My phone was vibrating on the table, doing a buzzing circle dance.
“How’s it going with the new roommate?” Jill asked.
“She isn’t here right now,” I said. “But I’m stuck at home. My mother has turned me into a slave-librarian.” I could hear splashing. “Why is Wallis staying with me instead of you?” I asked. “Maybe tomorrow she should stay at your house.”
“Nope. Not going to happen,” Jill said. “For some unknown reason, she seems to like you. I have a theory about this. Do you want to hear it?”
“Not really,” I said.
“I’ll tell you anyway. Whatever her situation is at home, even without all those guns being baked into loaves of bread, Wallis doesn’t like it. Maybe she’s lonely, or maybe her mom’s antisocial.

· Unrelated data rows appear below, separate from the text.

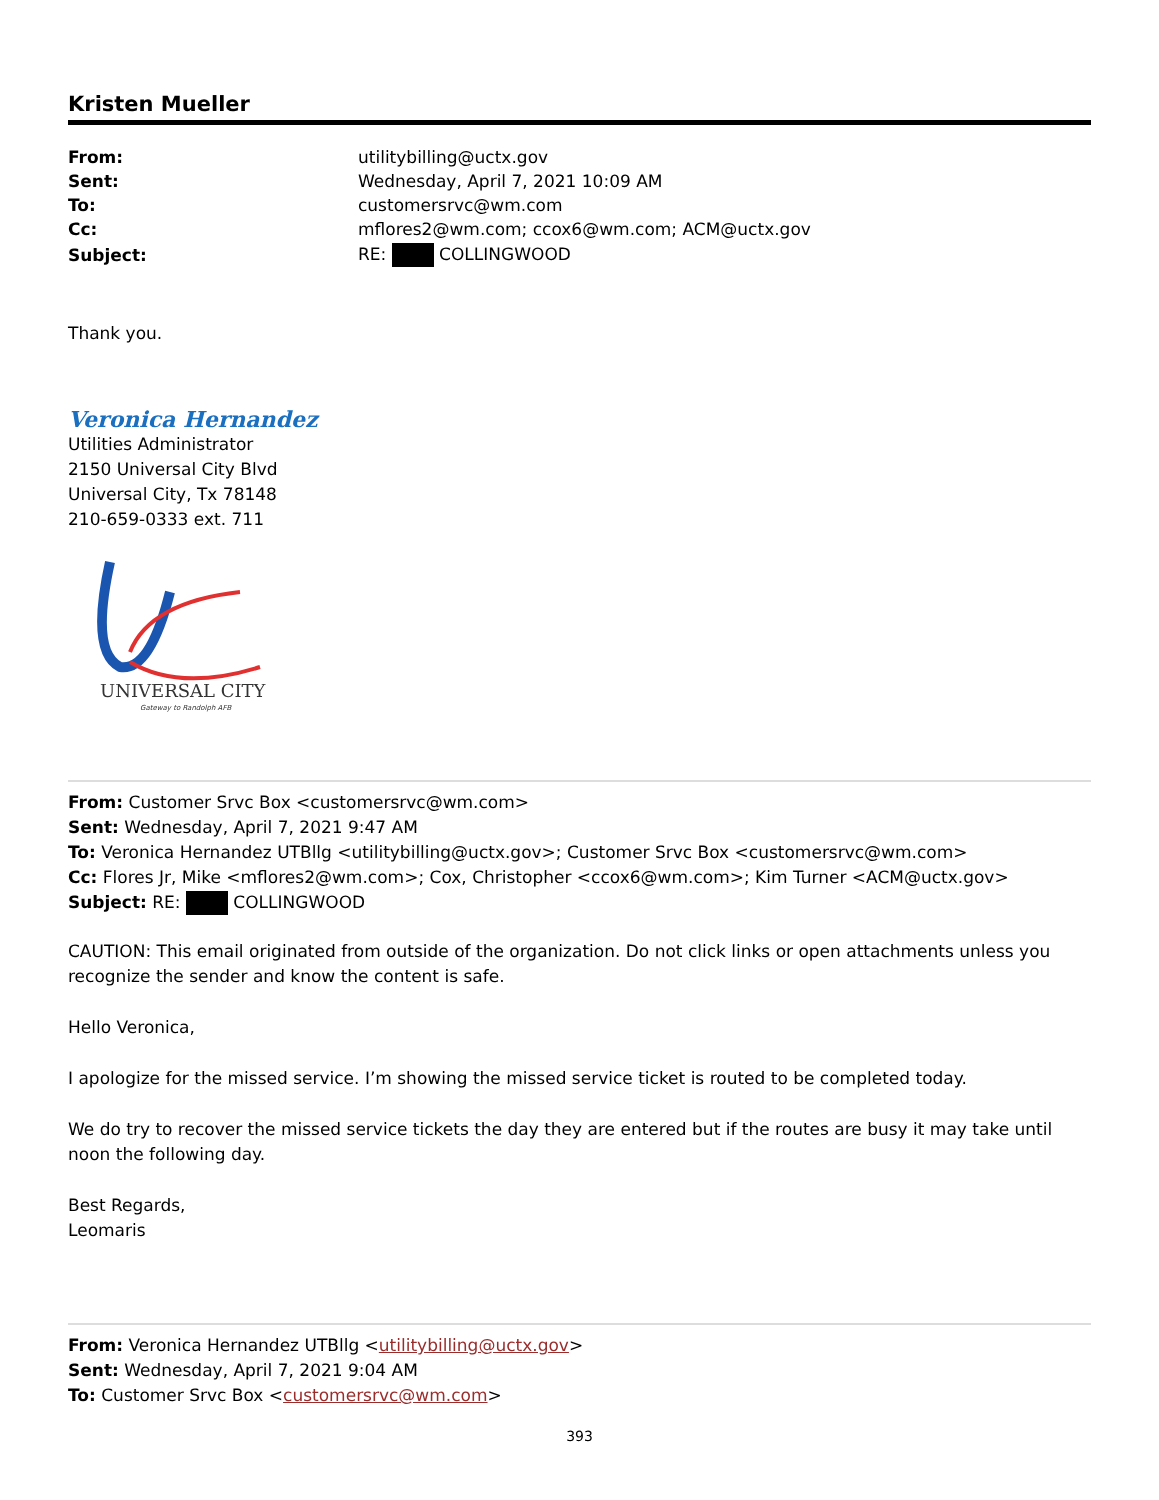Kristen Mueller
| From: | utilitybilling@uctx.gov |
| Sent: | Wednesday, April 7, 2021 10:09 AM |
| To: | customersrvc@wm.com |
| Cc: | mflores2@wm.com; ccox6@wm.com; ACM@uctx.gov |
| Subject: | RE: COLLINGWOOD |
Thank you.
Veronica Hernandez
Utilities Administrator
2150 Universal City Blvd
Universal City, Tx 78148
210-659-0333 ext. 711
UNIVERSAL CITY
Gateway to Randolph AFB
From: Customer Srvc Box <customersrvc@wm.com>
Sent: Wednesday, April 7, 2021 9:47 AM
To: Veronica Hernandez UTBllg <utilitybilling@uctx.gov>; Customer Srvc Box <customersrvc@wm.com>
Cc: Flores Jr, Mike <mflores2@wm.com>; Cox, Christopher <ccox6@wm.com>; Kim Turner <ACM@uctx.gov>
Subject: RE: COLLINGWOOD
CAUTION: This email originated from outside of the organization. Do not click links or open attachments unless you recognize the sender and know the content is safe.
Hello Veronica,
I apologize for the missed service. I’m showing the missed service ticket is routed to be completed today.
We do try to recover the missed service tickets the day they are entered but if the routes are busy it may take until noon the following day.
Best Regards,
Leomaris
From: Veronica Hernandez UTBllg <utilitybilling@uctx.gov>
Sent: Wednesday, April 7, 2021 9:04 AM
To: Customer Srvc Box <customersrvc@wm.com>
393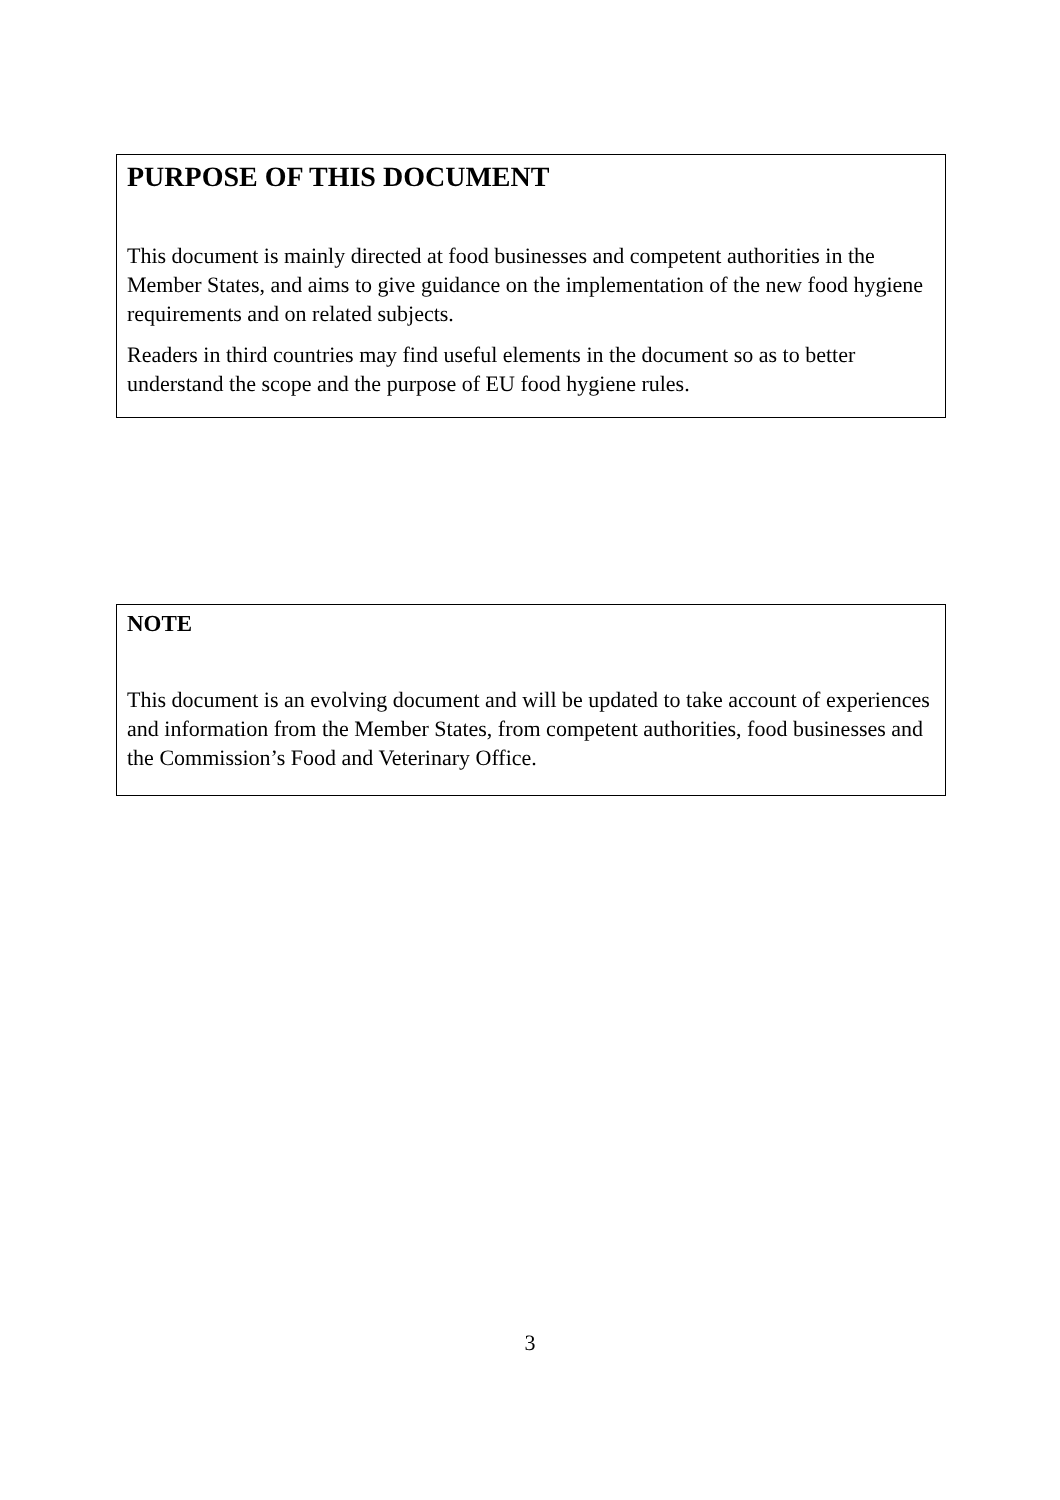PURPOSE OF THIS DOCUMENT
This document is mainly directed at food businesses and competent authorities in the Member States, and aims to give guidance on the implementation of the new food hygiene requirements and on related subjects.
Readers in third countries may find useful elements in the document so as to better understand the scope and the purpose of EU food hygiene rules.
NOTE
This document is an evolving document and will be updated to take account of experiences and information from the Member States, from competent authorities, food businesses and the Commission’s Food and Veterinary Office.
3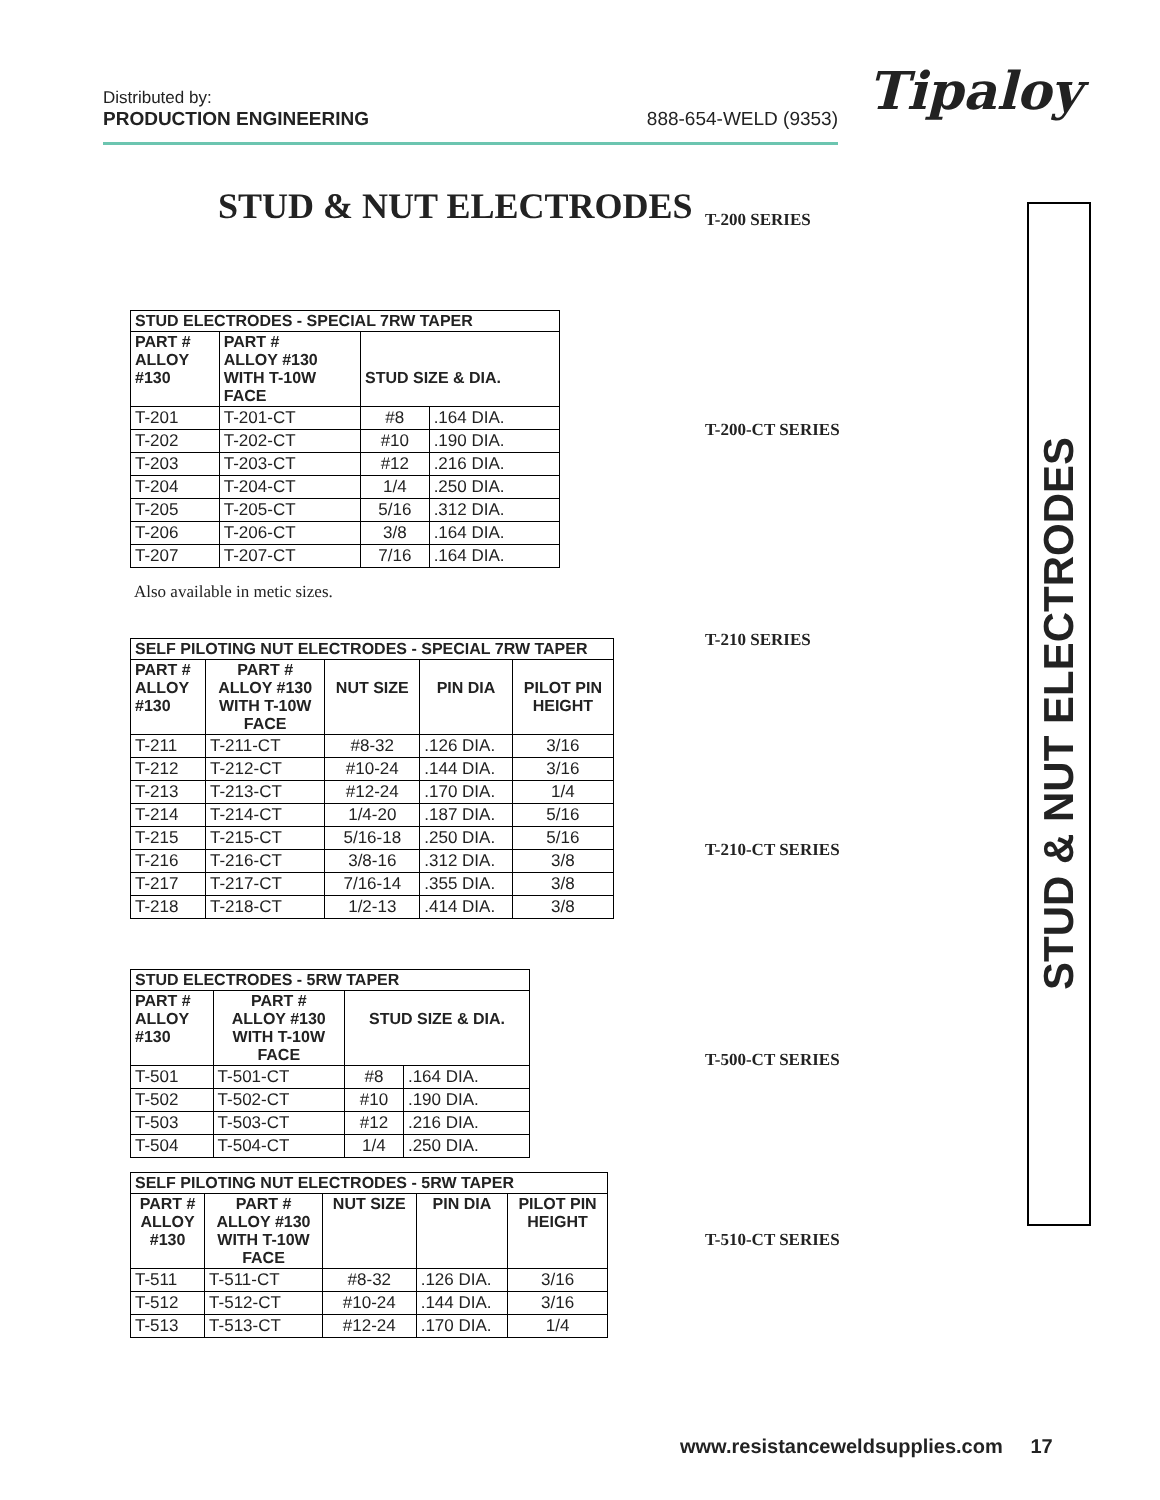Distributed by:
PRODUCTION ENGINEERING
888-654-WELD (9353)
Tipaloy
STUD & NUT ELECTRODES
| STUD ELECTRODES - SPECIAL 7RW TAPER | | | |
| --- | --- | --- | --- |
| PART # ALLOY #130 | PART # ALLOY #130 WITH T-10W FACE | STUD SIZE & DIA. | |
| T-201 | T-201-CT | #8 | .164 DIA. |
| T-202 | T-202-CT | #10 | .190 DIA. |
| T-203 | T-203-CT | #12 | .216 DIA. |
| T-204 | T-204-CT | 1/4 | .250 DIA. |
| T-205 | T-205-CT | 5/16 | .312 DIA. |
| T-206 | T-206-CT | 3/8 | .164 DIA. |
| T-207 | T-207-CT | 7/16 | .164 DIA. |
Also available in metic sizes.
| SELF PILOTING NUT ELECTRODES - SPECIAL 7RW TAPER | | | | |
| --- | --- | --- | --- | --- |
| PART # ALLOY #130 | PART # ALLOY #130 WITH T-10W FACE | NUT SIZE | PIN DIA | PILOT PIN HEIGHT |
| T-211 | T-211-CT | #8-32 | .126 DIA. | 3/16 |
| T-212 | T-212-CT | #10-24 | .144 DIA. | 3/16 |
| T-213 | T-213-CT | #12-24 | .170 DIA. | 1/4 |
| T-214 | T-214-CT | 1/4-20 | .187 DIA. | 5/16 |
| T-215 | T-215-CT | 5/16-18 | .250 DIA. | 5/16 |
| T-216 | T-216-CT | 3/8-16 | .312 DIA. | 3/8 |
| T-217 | T-217-CT | 7/16-14 | .355 DIA. | 3/8 |
| T-218 | T-218-CT | 1/2-13 | .414 DIA. | 3/8 |
| STUD ELECTRODES - 5RW TAPER | | | |
| --- | --- | --- | --- |
| PART # ALLOY #130 | PART # ALLOY #130 WITH T-10W FACE | STUD SIZE & DIA. | |
| T-501 | T-501-CT | #8 | .164 DIA. |
| T-502 | T-502-CT | #10 | .190 DIA. |
| T-503 | T-503-CT | #12 | .216 DIA. |
| T-504 | T-504-CT | 1/4 | .250 DIA. |
| SELF PILOTING NUT ELECTRODES - 5RW TAPER | | | | |
| --- | --- | --- | --- | --- |
| PART # ALLOY #130 | PART # ALLOY #130 WITH T-10W FACE | NUT SIZE | PIN DIA | PILOT PIN HEIGHT |
| T-511 | T-511-CT | #8-32 | .126 DIA. | 3/16 |
| T-512 | T-512-CT | #10-24 | .144 DIA. | 3/16 |
| T-513 | T-513-CT | #12-24 | .170 DIA. | 1/4 |
T-200 SERIES
T-200-CT SERIES
T-210 SERIES
T-210-CT SERIES
T-500-CT SERIES
T-510-CT SERIES
STUD & NUT ELECTRODES
www.resistanceweldsupplies.com 17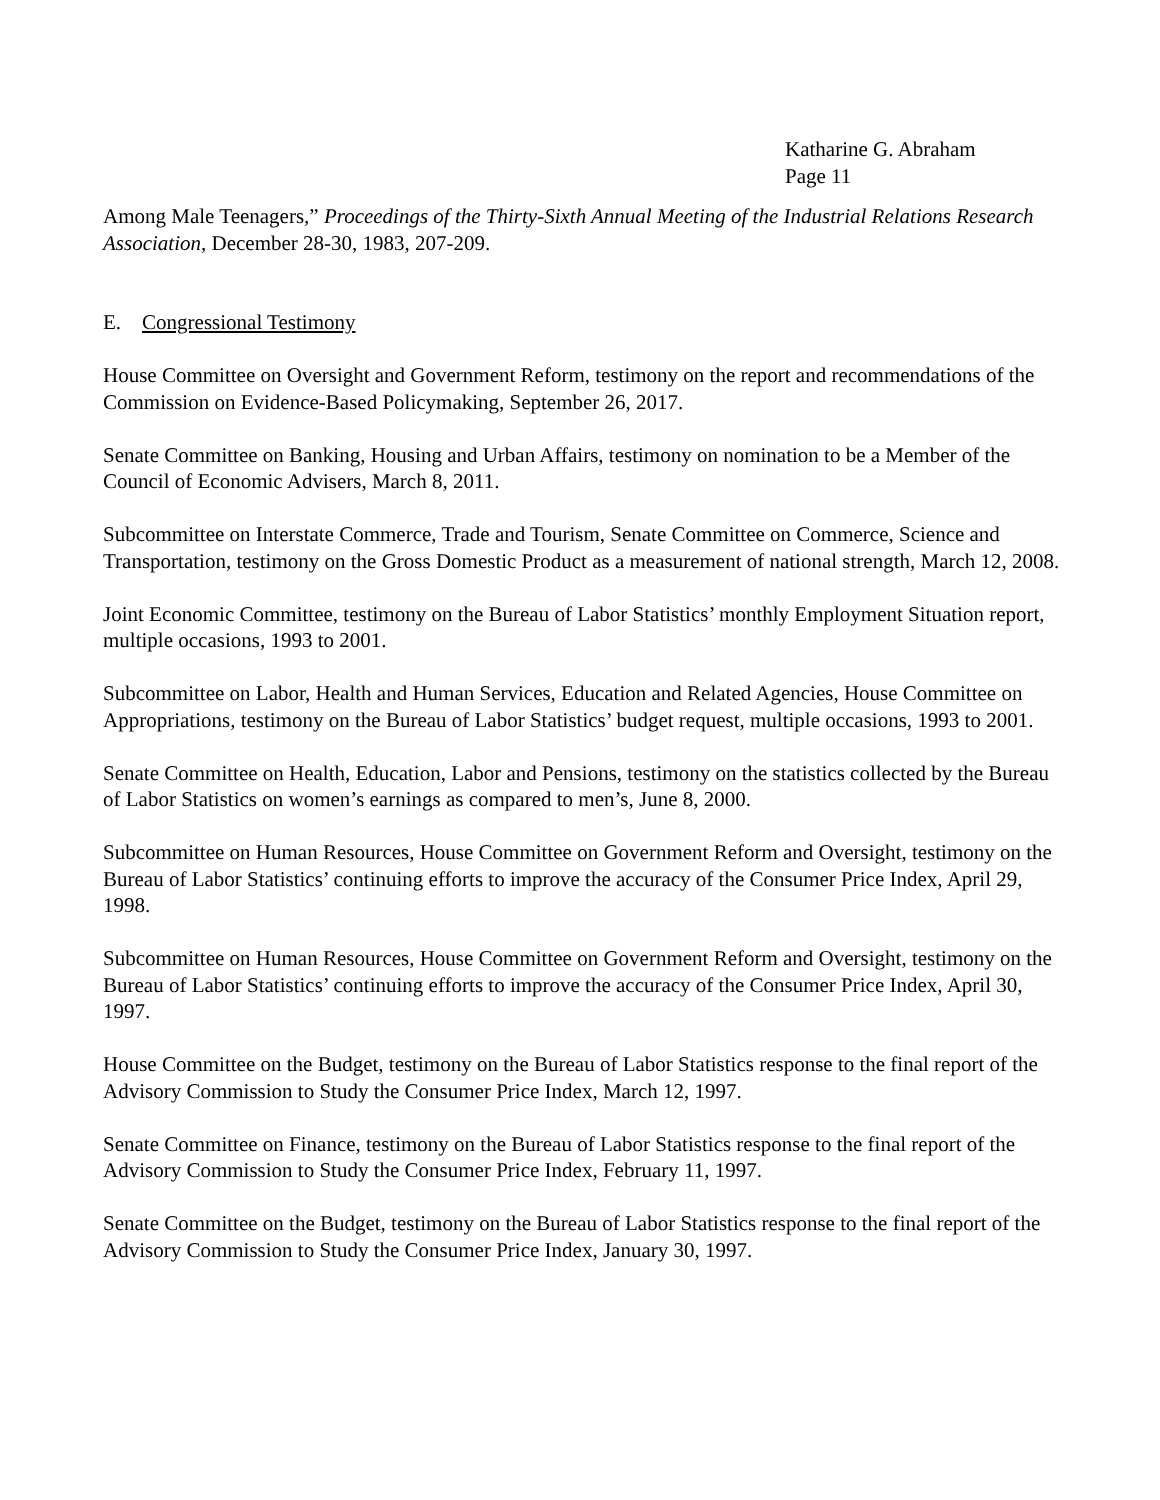Katharine G. Abraham
Page 11
Among Male Teenagers,” Proceedings of the Thirty-Sixth Annual Meeting of the Industrial Relations Research Association, December 28-30, 1983, 207-209.
E. Congressional Testimony
House Committee on Oversight and Government Reform, testimony on the report and recommendations of the Commission on Evidence-Based Policymaking, September 26, 2017.
Senate Committee on Banking, Housing and Urban Affairs, testimony on nomination to be a Member of the Council of Economic Advisers, March 8, 2011.
Subcommittee on Interstate Commerce, Trade and Tourism, Senate Committee on Commerce, Science and Transportation, testimony on the Gross Domestic Product as a measurement of national strength, March 12, 2008.
Joint Economic Committee, testimony on the Bureau of Labor Statistics’ monthly Employment Situation report, multiple occasions, 1993 to 2001.
Subcommittee on Labor, Health and Human Services, Education and Related Agencies, House Committee on Appropriations, testimony on the Bureau of Labor Statistics’ budget request, multiple occasions, 1993 to 2001.
Senate Committee on Health, Education, Labor and Pensions, testimony on the statistics collected by the Bureau of Labor Statistics on women’s earnings as compared to men’s, June 8, 2000.
Subcommittee on Human Resources, House Committee on Government Reform and Oversight, testimony on the Bureau of Labor Statistics’ continuing efforts to improve the accuracy of the Consumer Price Index, April 29, 1998.
Subcommittee on Human Resources, House Committee on Government Reform and Oversight, testimony on the Bureau of Labor Statistics’ continuing efforts to improve the accuracy of the Consumer Price Index, April 30, 1997.
House Committee on the Budget, testimony on the Bureau of Labor Statistics response to the final report of the Advisory Commission to Study the Consumer Price Index, March 12, 1997.
Senate Committee on Finance, testimony on the Bureau of Labor Statistics response to the final report of the Advisory Commission to Study the Consumer Price Index, February 11, 1997.
Senate Committee on the Budget, testimony on the Bureau of Labor Statistics response to the final report of the Advisory Commission to Study the Consumer Price Index, January 30, 1997.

So she’s decided to experiment. She’s developed a crush on your mom—that’s pretty obvious—and she’s trying her out. It’s a little fantasy. You know:
What would it be like if I lived in an ordinary house and had a normal family and didn’t live in a railroad car by a crumbling tower?
”
“I never said she lived in a railroad car.” Jill was probably picturing Wallis as one of the kids in
The Boxcar Children
, catching fish in a stream and sweeping the pine planks of her home with a handmade broom. “I don’t think she has a
crush
on my mom,” I said. “But my mom definitely likes her. Probably because she’s polite. And neat. And smart. And not me.”
“Hey, maybe your mom will decide to adopt her,” Jill said. A whistle blew in the background. “Then you could
write your summer essay about what it’s like to have a sibling all of a sudden.”
I tried not to imagine my mother coming home with a set of bunk beds, or presenting Wallis and me with matching lunch boxes on the first day of school. “Wallis is too old to be adopted.”
“Oh no, she isn’t,” Jill said. “Haven’t you seen those sad little pictures of ‘waiting children’ on local TV? People give older kids up for adoption all the time. I think there’s a law that lets you drop them off in Nebraska.”
“Maybe I can buy her a one-way ticket there,” I said. I heard the clank of the cash box—the sound of Jill being useful and earning money.